Guilarte et al used a highly specific radio-ligand, N-[N-(S)-1,3-dicarboxypropyl] carbamoyl]-S-3-[125I]iodo-L-tyrosine ([125I]DCIT), to label GCP2 for quantitative autoradiography. They found significantly reduced levels of GCP2 in the prefrontal cortex, entorhinal cortex and most subregions of the hippocampus as compared to controls. Bipolar subjects also exhibited some reductions in GCP2 expression, but they were more limited and less severe than in schizophrenia.

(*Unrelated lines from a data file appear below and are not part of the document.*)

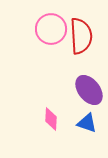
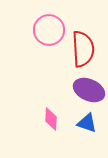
pink circle: moved 2 px left, 1 px down
red semicircle: moved 2 px right, 13 px down
purple ellipse: rotated 28 degrees counterclockwise
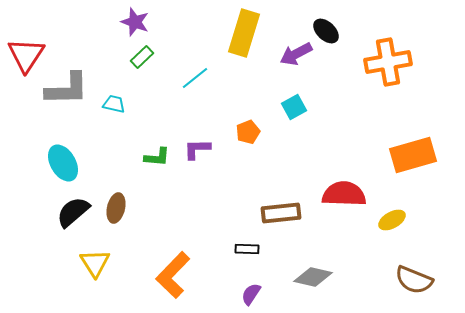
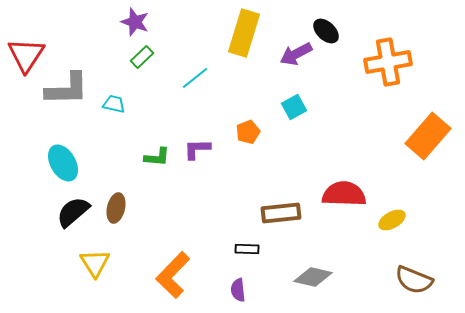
orange rectangle: moved 15 px right, 19 px up; rotated 33 degrees counterclockwise
purple semicircle: moved 13 px left, 4 px up; rotated 40 degrees counterclockwise
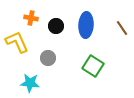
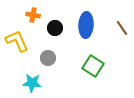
orange cross: moved 2 px right, 3 px up
black circle: moved 1 px left, 2 px down
yellow L-shape: moved 1 px up
cyan star: moved 2 px right
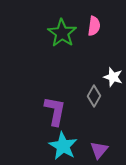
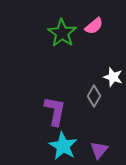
pink semicircle: rotated 42 degrees clockwise
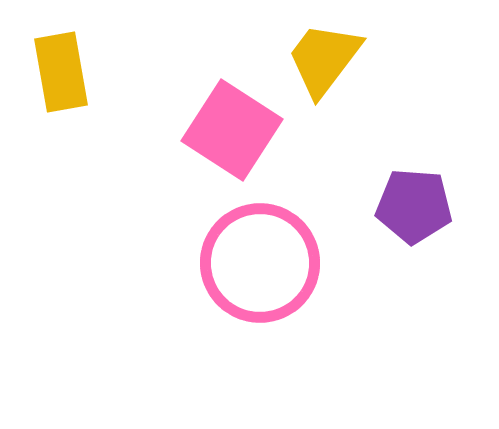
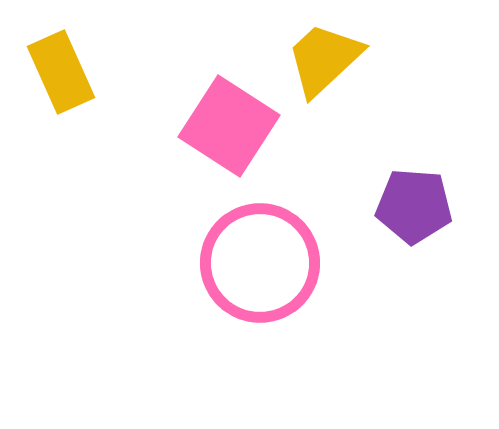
yellow trapezoid: rotated 10 degrees clockwise
yellow rectangle: rotated 14 degrees counterclockwise
pink square: moved 3 px left, 4 px up
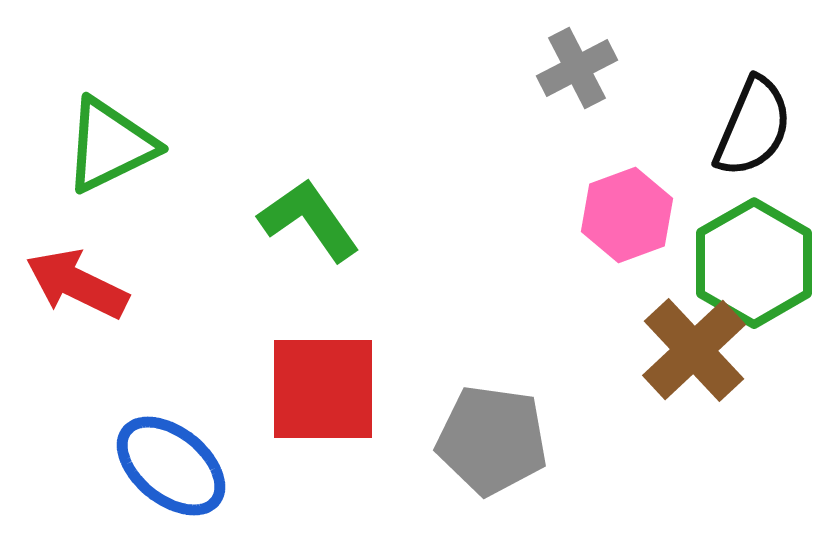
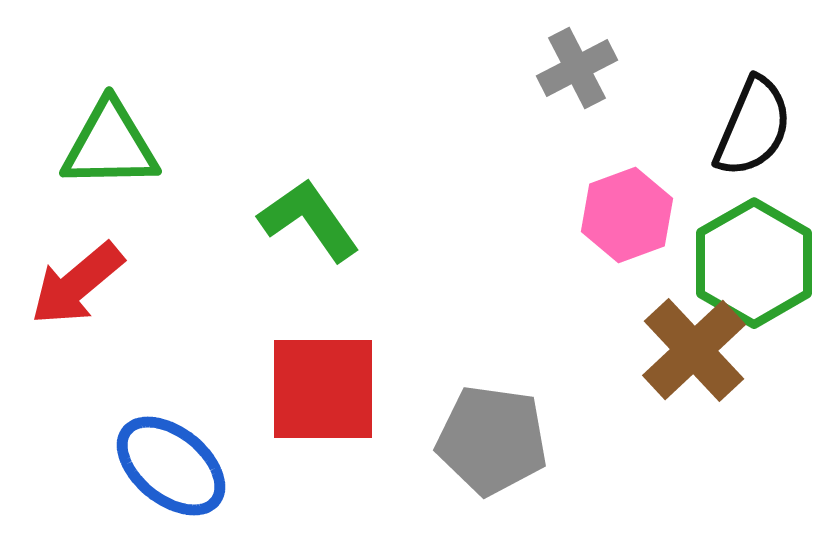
green triangle: rotated 25 degrees clockwise
red arrow: rotated 66 degrees counterclockwise
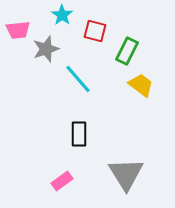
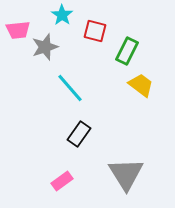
gray star: moved 1 px left, 2 px up
cyan line: moved 8 px left, 9 px down
black rectangle: rotated 35 degrees clockwise
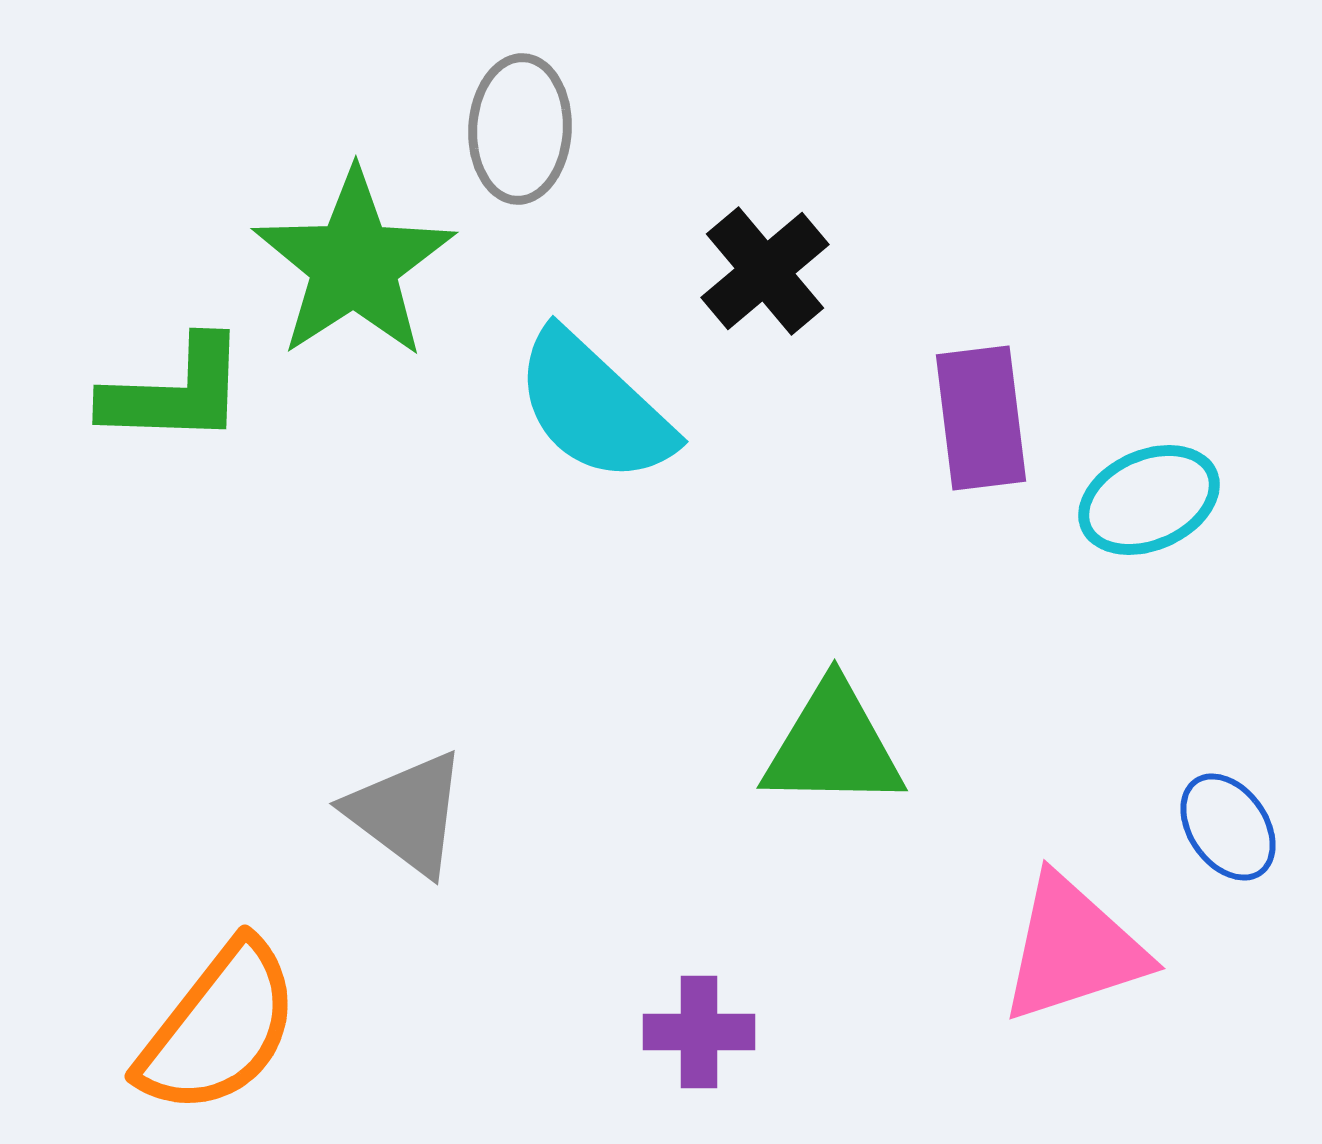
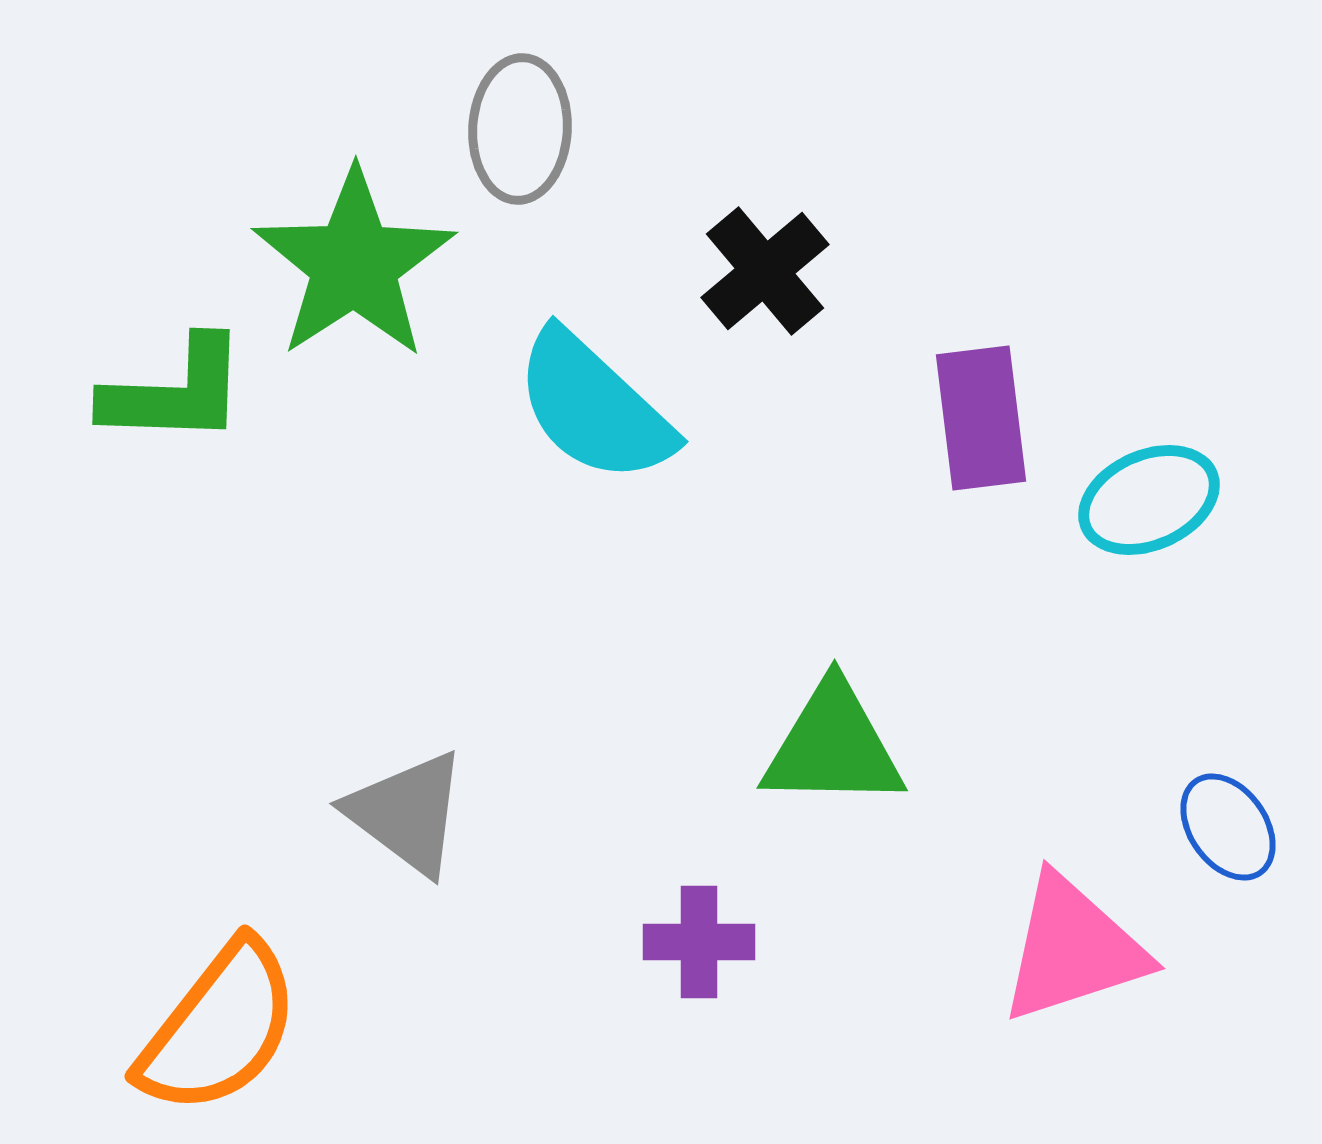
purple cross: moved 90 px up
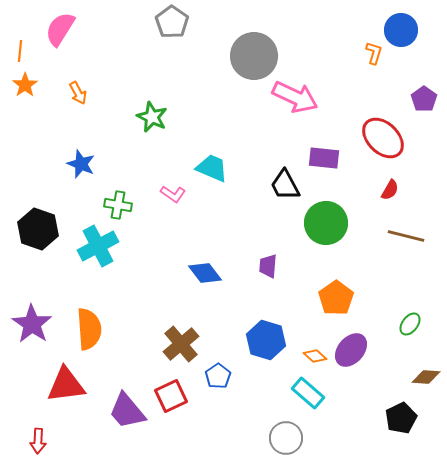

Coyle^{86, 87} first proposed that reduced GCP2 expression could lead to the potentiation of NAAG’s effects in the brain’s of individuals with schizophrenia. Thus, like PCP/ ketamine, NAAG would block NMDA receptors and attenuate glutamate release. Although FOLH1 has not appeared as a risk gene for schizophrenia in association or genome wide association studies (GWAS), Semple et al noted that the FOLH1 gene lies in close proximity (11 q14.3) to the translocation breakpoint [t(1:11)(q42.1,q14.3)] for the DISC1 mutation that is associated with increased risk for schizophrenia.⁸⁸

Preclinical studies may also shed light on the potential role of NAAG and GCP2 in the pathophysiology of schizophrenia. Bacich et al. (2002, 2005) previously described a null mutation of GCP II in which stop codons were inserted in exons 1 and 2. Mice homozygous for the null mutation did not express GCP II. ^{89, 90} However, a residual 7–18% of wild type NAAG peptidase activity was detected in their brain. Notably, no differences in the endogenous levels of NAAG, N-acetylaspartate or glutamate, and very modest and subtle differences in behavior were noted in the homozygous as compared to wild type. In contrast, Tsai et al. (2003) knocked out the zinc ligand domain essential for GCP2 enzyme activity by deleting exons 9 and10. Mouse fetuses homozygous for the null mutation did not survive past 8 days gestation, indicating that GCP 2 is essential for embryogenesis before brain development.⁹¹ In an attempt to resolve the strikingly different outcomes for the two null mutations of GCP 2, Han et al exploited the Cre/LoxP system to remove exons 1 and 2, the exons targeted by Bacich et al. (2002) to determine the impact of reduced or absent GCP 2. Again, homozygotes were lethal prior to birth. Heterozygous mice (GCP2+/−) expressed half the protein and GCP enzyme activity of wild-types. Heterozygotes exhibited increased motor activity, reduced social interactions and a subtle deficit in working memory consistent with a schizophrenia endophenotype.⁹²

NMDA receptor antagonists are associated with increased glutamate release, presumably due to the differential sensitivity of NMDA receptors on the rapid-firing, recurrent, parvalbumen-positive GABAergic interneurons, resulting in pyramidal neuron disinhibition.⁹³ Lilly developed a group of drugs that are agonists at the Group II mGluRs to act at the mGluR3 to inhibit glutamate release. The prototypical agent, LY 354740 selectively reduces the stereotypies and hyperactivity caused by phecyclidine⁹⁴ and in a clinical trial significantly reduced the symptoms of schizophrenia as compared to placebo but comparable to the established antipsychotic, olanzapine⁹⁵. Following a similar line of reasoning, Olszewski et al hypothesized that a GCP2 inhibitor could potentiate the action of endogenous NAAG at mGluR3 and thereby reduce the symptoms of schizophrenia. ⁴⁶ Using a novel NAAG analog that inhibits GCP2, Olszewski et al showed that it reduced hyperactivity, stereotypies and a behavioral homolog of negative symptoms produced by treatment with the potent NMDA receptor antagonist, dizocilpine⁹⁶. An orally active GCP2 inhibitor, 2-MPPA, attenuates dizocilipine-induced prepulse inhibition deficits in mice. ⁹⁷

Concluding remarks

NAAG is an endogenous agonist at the mGluR3 and antagonist at NMDAR, both of which receptors are implicated by genetics in the pathophysiology of schizophrenia. The decreased activity of GCP2 in some brain areas such as the dorsolateral prefrontal cortex and the hippocampus of patients with schizophrenia supports the hypothesis that NAAG-mediated signaling is disrupted in schizophrenia. Given that schizophrenia appears to the consequence of disrupted brain circuit function, the suggestion that it can be explained by hypofunction of a single receptor, the NMDAR, is simplistic. In this context, GCP2 may both contribute to symptoms and yet be a target for pharmacologic intervention in schizophrenia.